SACRAMENTO, Calif. -- The fabled waters of Lake Tahoe may soon become clearer as U.S. Geological Survey (USGS) scientists make plans to map the mysterious floor of the lake, using the ocean exploration technology known as "multi-beam bathymetry." The project will provide researchers with a never-before-seen, high-resolution, 3-D digital picture of the lake's floor. The photographic- like map will be the base for scientists trying to understand and solve the problems affecting Lake Tahoe's acclaimed clarity.
The USGS project, satisfying a commitment made at last year's Lake Tahoe Presidential Forum, will commence in August and will involve trucking a boat equipped with hull-mounted, multi-beam acoustic sonar from Louisiana to Lake Tahoe. Once on the lake, the vessel will sail in tightly choreographed rows, or swaths, over the surface of the lake, bouncing acoustic signals from the vessel to the lake's floor and back to on-board computers. The project will cover almost the entire lake and will take less than two weeks to complete. The digital product will be available almost instantaneously.
"The shaded-relief final product should be amazing, giving a person the ability to virtually fly over the lake's floor and explore the many canyons and crags," said Michael V. Shulters, acting western regional director of the USGS. "The last published map of the bottom of Lake Tahoe was done in the 1920's, so this project should immensely improve our understanding of Lake Tahoe and put a few myths to rest."
There are many local legends surrounding the depth and content of Lake Tahoe. Myths as to the depth of the lake range from thousands of feet to bottomless. Reported contents include sunken ships, aircraft, and a Loch Ness-like creature affectionately know to locals as "Tessie."

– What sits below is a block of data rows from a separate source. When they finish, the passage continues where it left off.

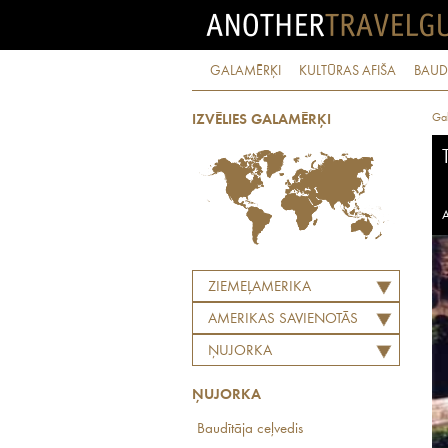
GALAMĒRĶI
KULTŪRAS AFIŠA
BAUD
Ga
IZVĒLIES GALAMĒRĶI
A
ZIEMEĻAMERIKA
AMERIKAS SAVIENOTĀS
VALSTIS
ŅUJORKA
ŅUJORKA
Baudītāja ceļvedis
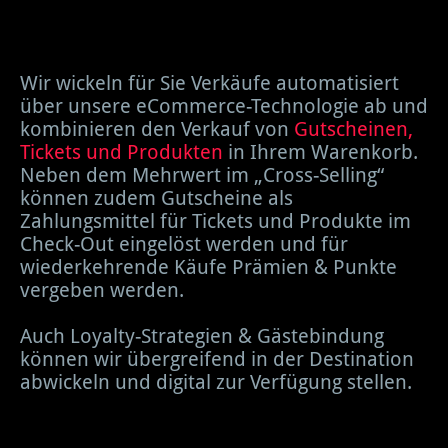
Wir wickeln für Sie Verkäufe automatisiert
über unsere eCommerce-Technologie ab und
kombinieren den Verkauf von
Gutscheinen,
Tickets und Produkten
in Ihrem Warenkorb.
Neben dem Mehrwert im „Cross-Selling“
können zudem Gutscheine als
Zahlungsmittel für Tickets und Produkte im
Check-Out eingelöst werden und für
wiederkehrende Käufe Prämien & Punkte
vergeben werden.
Auch Loyalty-Strategien & Gästebindung
können wir übergreifend in der Destination
abwickeln und digital zur Verfügung stellen.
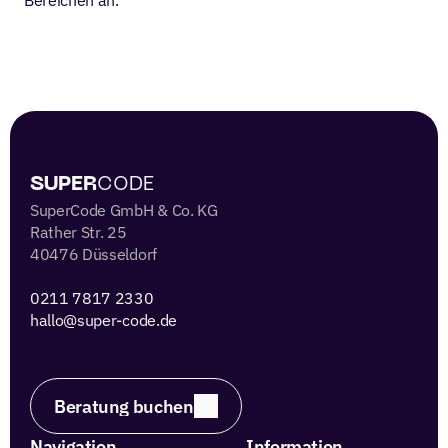
Bereichen an.
 SUPER
CODE 
SuperCode GmbH & Co. KG
Rather Str. 25
40476 Düsseldorf
0211 7817 2330 
hallo@super-code.de
Beratung buchen
Navigation
Information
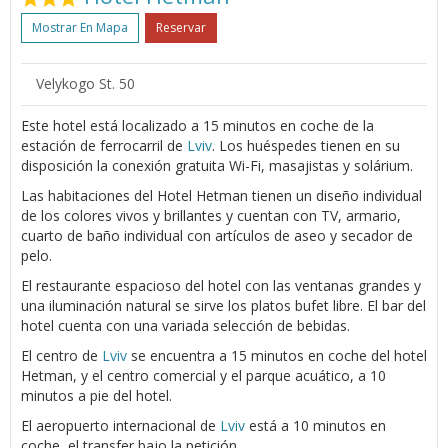
Mostrar En Mapa
Reservar
Velykogo St. 50
Este hotel está localizado a 15 minutos en coche de la
estación de ferrocarril de
Lviv
. Los huéspedes tienen en su
disposición la conexión gratuita Wi-Fi, masajistas y solárium.
Las habitaciones del Hotel Hetman tienen un diseño individual
de los colores vivos y brillantes y cuentan con TV, armario,
cuarto de baño individual con artículos de aseo y secador de
pelo.
El restaurante espacioso del hotel con las ventanas grandes y
una iluminación natural se sirve los platos bufet libre. El bar del
hotel cuenta con una variada selección de bebidas.
El centro de
Lviv
se encuentra a 15 minutos en coche del hotel
Hetman, y el centro comercial y el parque acuático, a 10
minutos a pie del hotel.
El aeropuerto internacional de
Lviv
está a 10 minutos en
coche, el transfer bajo la petición.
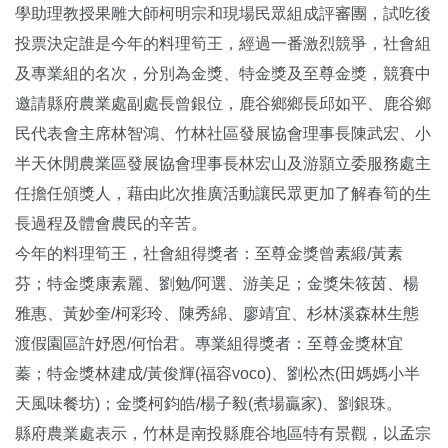
學助理教授果雕大師柯明宗和現場民眾組成評審團，試吃後
投票決定誰是今年的料理筍王，經過一番激烈競爭，社會組
及專業組的名次，分別為金獎、特金獎及至尊金獎，競賽中
邀請縣府農業處副處長曾銀位，鹿谷鄉鄉長邱如平、鹿谷鄉
民代表會主席林智鴻、竹林社區發展協會理事長陳武宏、小
半天休閒農業區發展協會理事長林宏山及游顥立委服務處主
任擔任頒獎人，藉由此次推廣活動讓民眾更加了解春筍的生
長過程及體會農民的辛苦。
今年的料理筍王，社會組得獎者：至尊金獎曾素緞/黃素
芬；特金獎康素麗、劉勉/阿選、游美足；金獎朱筱茵、楊
雅惠、黃妙奎/柯彩玲、陳秀綿、廖靖宜、杉林溪森林生態
渡假園區許妤恩/何怡君。專業組得獎者：至尊金獎林宜
蓁；特金獎林建成/黃俊輝(福容voco)、劉松杰(田媽媽小半
天風味餐坊)；金獎柯鈞皓/楊子毅(煮場贏家)、劉銀珠。
縣府農業處表示，竹林是南投縣鹿谷地區特有景觀，以孟宗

The acoustic mapping technology, used almost exclusively by oceanographers, has the potential to expose objects "about as large as a Volkswagon Beetle," according to USGS Marine Geologist Jim Gardner. "The USGS has found previously undiscovered ships off the coast of California, and sunken barges in the San Francisco Bay, although that is not our intent."
The USGS intends to use the final map to understand sediment patterns, lake- floor geology, and underwater landsliding, and to act as a base map for other projects announced at last year's Presidential Forum. Other projects include a feasibility study to reintroduce the Lahontan cutthroat trout, the recent monitoring and detection of the controversial fuel additive MTBE, and the recently coordinated multi-agency Lake Tahoe mapping database.
As an agency of the Department of the Interior, the USGS has been monitoring water levels and quality in Lake Tahoe for more than 20 years. The agency was instrumental in the Lake Tahoe Presidential Forum and the recent National Ocean's Conference in Monterey, Calif.